- _DESCRIPTION OF THE TASK_
Some entries follow. Reproduce exactly the lines starting at the one with "27 | Normal |" and stopping after the one with "04/05/2024 13/29".

- _AVAILABLE RECORDS_
·····
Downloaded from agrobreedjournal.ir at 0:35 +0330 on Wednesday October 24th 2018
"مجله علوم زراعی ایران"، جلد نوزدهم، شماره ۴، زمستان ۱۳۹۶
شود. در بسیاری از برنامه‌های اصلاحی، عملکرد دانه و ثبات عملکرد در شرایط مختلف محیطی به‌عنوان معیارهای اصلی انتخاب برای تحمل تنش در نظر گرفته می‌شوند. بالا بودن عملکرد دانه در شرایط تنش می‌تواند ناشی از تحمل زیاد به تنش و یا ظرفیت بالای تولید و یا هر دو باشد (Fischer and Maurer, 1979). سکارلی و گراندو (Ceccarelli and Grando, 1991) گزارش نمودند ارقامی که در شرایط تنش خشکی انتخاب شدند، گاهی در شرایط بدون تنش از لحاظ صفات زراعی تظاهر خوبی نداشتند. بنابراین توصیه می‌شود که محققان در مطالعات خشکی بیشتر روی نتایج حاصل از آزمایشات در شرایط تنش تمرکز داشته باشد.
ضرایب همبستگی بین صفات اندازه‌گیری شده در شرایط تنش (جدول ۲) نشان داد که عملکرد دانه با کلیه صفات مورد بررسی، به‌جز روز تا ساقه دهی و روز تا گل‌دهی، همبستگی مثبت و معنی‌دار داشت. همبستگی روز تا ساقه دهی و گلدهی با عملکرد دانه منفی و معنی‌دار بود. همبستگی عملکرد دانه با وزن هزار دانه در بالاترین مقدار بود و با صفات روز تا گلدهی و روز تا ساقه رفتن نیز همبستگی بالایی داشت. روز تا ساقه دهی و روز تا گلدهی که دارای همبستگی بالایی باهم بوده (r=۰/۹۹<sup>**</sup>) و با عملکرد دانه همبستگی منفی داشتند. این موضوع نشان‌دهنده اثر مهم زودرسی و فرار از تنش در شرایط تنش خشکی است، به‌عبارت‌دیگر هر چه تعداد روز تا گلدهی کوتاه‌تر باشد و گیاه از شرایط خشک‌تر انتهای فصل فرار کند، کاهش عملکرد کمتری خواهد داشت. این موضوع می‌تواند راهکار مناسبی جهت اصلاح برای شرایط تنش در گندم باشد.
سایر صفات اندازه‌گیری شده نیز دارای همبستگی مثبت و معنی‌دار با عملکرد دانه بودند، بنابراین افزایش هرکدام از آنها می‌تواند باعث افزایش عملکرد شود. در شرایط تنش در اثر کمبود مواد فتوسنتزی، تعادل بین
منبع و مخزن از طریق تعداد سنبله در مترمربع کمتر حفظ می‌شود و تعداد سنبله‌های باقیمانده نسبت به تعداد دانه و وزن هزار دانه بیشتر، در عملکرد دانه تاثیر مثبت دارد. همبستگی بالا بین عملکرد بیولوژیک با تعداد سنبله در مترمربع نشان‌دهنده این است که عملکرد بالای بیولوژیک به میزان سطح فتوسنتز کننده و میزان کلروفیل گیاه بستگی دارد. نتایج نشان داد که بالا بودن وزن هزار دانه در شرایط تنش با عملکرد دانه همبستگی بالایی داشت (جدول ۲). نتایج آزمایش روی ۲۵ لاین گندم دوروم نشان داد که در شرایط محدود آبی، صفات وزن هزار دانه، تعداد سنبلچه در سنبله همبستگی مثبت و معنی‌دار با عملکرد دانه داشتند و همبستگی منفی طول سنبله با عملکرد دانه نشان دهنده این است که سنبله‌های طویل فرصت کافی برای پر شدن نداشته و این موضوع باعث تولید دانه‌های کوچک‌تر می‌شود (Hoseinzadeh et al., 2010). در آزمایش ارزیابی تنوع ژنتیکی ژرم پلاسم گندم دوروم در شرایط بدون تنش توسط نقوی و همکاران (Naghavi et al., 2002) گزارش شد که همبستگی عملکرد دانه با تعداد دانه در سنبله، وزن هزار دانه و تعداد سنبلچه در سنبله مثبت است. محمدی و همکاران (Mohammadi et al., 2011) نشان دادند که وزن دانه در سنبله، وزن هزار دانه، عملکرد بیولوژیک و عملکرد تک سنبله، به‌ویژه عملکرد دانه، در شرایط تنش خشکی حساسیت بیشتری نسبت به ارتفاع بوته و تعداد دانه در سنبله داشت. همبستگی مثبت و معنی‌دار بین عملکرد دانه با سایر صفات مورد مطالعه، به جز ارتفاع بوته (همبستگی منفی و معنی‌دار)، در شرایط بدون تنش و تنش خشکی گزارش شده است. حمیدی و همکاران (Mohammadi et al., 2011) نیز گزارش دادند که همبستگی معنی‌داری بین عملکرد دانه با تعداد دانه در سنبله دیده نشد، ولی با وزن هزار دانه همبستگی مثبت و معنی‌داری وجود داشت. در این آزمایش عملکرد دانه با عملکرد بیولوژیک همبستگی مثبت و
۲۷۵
·····
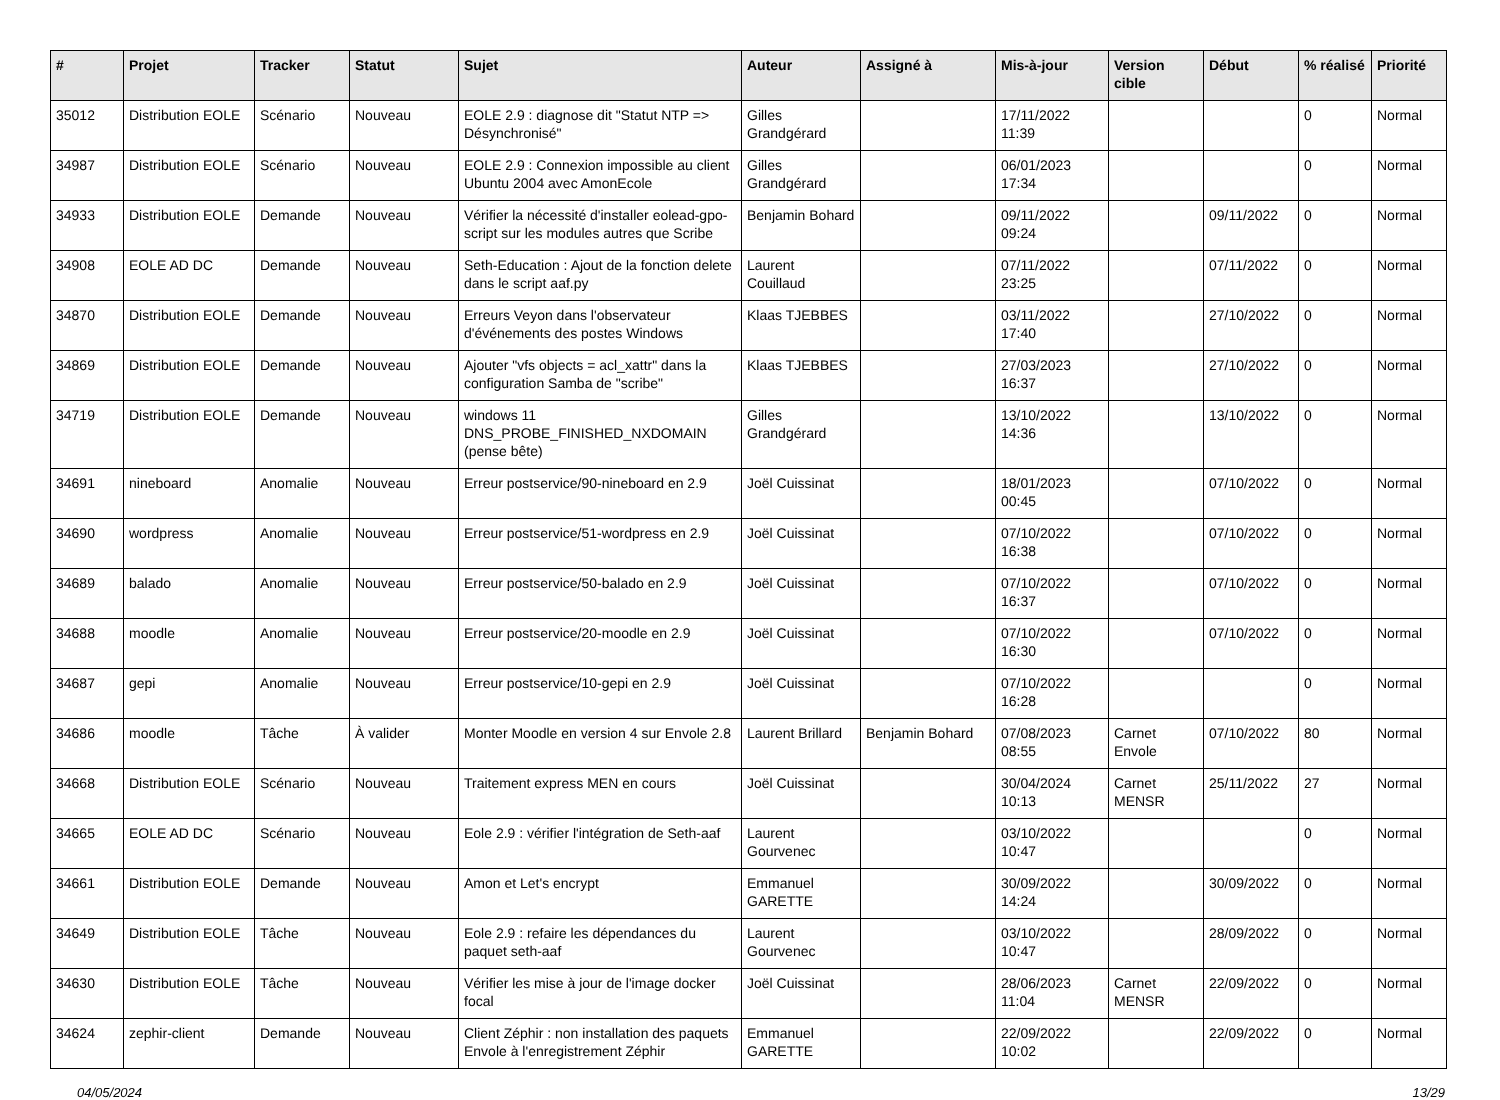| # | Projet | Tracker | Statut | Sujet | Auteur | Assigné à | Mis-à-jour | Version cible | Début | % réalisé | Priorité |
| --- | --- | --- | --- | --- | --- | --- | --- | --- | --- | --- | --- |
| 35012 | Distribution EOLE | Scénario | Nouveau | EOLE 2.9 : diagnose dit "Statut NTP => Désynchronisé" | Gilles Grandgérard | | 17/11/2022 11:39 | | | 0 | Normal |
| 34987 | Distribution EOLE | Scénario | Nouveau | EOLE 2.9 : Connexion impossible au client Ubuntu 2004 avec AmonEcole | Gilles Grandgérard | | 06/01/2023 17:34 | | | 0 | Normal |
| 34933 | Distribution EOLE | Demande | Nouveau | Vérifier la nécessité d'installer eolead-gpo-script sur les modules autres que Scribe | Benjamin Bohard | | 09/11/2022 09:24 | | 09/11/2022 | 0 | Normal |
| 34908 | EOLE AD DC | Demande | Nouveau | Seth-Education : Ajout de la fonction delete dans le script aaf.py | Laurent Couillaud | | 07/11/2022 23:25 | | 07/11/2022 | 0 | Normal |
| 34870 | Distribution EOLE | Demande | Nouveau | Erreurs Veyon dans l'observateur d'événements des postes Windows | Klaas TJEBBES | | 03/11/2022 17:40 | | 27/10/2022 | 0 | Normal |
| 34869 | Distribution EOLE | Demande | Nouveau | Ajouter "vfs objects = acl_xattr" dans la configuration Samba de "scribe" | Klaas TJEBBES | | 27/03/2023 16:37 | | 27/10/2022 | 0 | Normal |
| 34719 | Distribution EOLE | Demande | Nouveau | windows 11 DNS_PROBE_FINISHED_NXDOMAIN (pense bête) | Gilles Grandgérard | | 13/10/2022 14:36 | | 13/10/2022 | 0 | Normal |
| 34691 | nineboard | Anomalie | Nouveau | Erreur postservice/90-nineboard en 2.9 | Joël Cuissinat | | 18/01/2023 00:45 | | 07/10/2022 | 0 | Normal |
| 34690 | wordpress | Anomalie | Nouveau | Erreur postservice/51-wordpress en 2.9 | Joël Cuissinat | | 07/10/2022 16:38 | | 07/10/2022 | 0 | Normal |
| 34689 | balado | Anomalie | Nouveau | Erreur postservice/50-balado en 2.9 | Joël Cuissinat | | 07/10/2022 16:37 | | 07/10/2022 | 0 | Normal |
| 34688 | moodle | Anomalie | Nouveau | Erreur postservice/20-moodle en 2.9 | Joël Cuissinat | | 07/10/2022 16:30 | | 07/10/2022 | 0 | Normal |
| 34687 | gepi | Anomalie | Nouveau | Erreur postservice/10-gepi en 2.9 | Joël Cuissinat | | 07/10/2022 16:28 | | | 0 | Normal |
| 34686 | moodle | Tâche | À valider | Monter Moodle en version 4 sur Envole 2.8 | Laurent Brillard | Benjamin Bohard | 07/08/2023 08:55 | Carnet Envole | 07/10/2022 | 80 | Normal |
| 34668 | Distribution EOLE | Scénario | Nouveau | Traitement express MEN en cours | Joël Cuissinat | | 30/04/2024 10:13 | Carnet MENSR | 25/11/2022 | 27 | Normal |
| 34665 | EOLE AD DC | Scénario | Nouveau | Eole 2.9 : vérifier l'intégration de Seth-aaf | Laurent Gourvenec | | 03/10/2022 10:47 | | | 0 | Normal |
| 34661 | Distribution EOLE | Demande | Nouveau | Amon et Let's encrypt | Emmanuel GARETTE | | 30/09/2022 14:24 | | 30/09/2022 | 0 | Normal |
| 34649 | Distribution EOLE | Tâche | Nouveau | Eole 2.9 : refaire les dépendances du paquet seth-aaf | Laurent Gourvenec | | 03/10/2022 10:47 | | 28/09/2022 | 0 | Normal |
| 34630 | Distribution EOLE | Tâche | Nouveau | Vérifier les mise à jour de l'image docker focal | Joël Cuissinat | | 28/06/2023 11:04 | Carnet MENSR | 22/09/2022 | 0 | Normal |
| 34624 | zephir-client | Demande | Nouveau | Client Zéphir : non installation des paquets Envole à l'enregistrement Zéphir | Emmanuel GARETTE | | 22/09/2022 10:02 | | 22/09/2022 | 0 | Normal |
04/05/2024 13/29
·····
- _SOLUTION FOR THIS TASK_
| 34668 | Distribution EOLE | Scénario | Nouveau | Traitement express MEN en cours | Joël Cuissinat | | 30/04/2024 10:13 | Carnet MENSR | 25/11/2022 | 27 | Normal |
| 34665 | EOLE AD DC | Scénario | Nouveau | Eole 2.9 : vérifier l'intégration de Seth-aaf | Laurent Gourvenec | | 03/10/2022 10:47 | | | 0 | Normal |
| 34661 | Distribution EOLE | Demande | Nouveau | Amon et Let's encrypt | Emmanuel GARETTE | | 30/09/2022 14:24 | | 30/09/2022 | 0 | Normal |
| 34649 | Distribution EOLE | Tâche | Nouveau | Eole 2.9 : refaire les dépendances du paquet seth-aaf | Laurent Gourvenec | | 03/10/2022 10:47 | | 28/09/2022 | 0 | Normal |
| 34630 | Distribution EOLE | Tâche | Nouveau | Vérifier les mise à jour de l'image docker focal | Joël Cuissinat | | 28/06/2023 11:04 | Carnet MENSR | 22/09/2022 | 0 | Normal |
| 34624 | zephir-client | Demande | Nouveau | Client Zéphir : non installation des paquets Envole à l'enregistrement Zéphir | Emmanuel GARETTE | | 22/09/2022 10:02 | | 22/09/2022 | 0 | Normal |
04/05/2024 13/29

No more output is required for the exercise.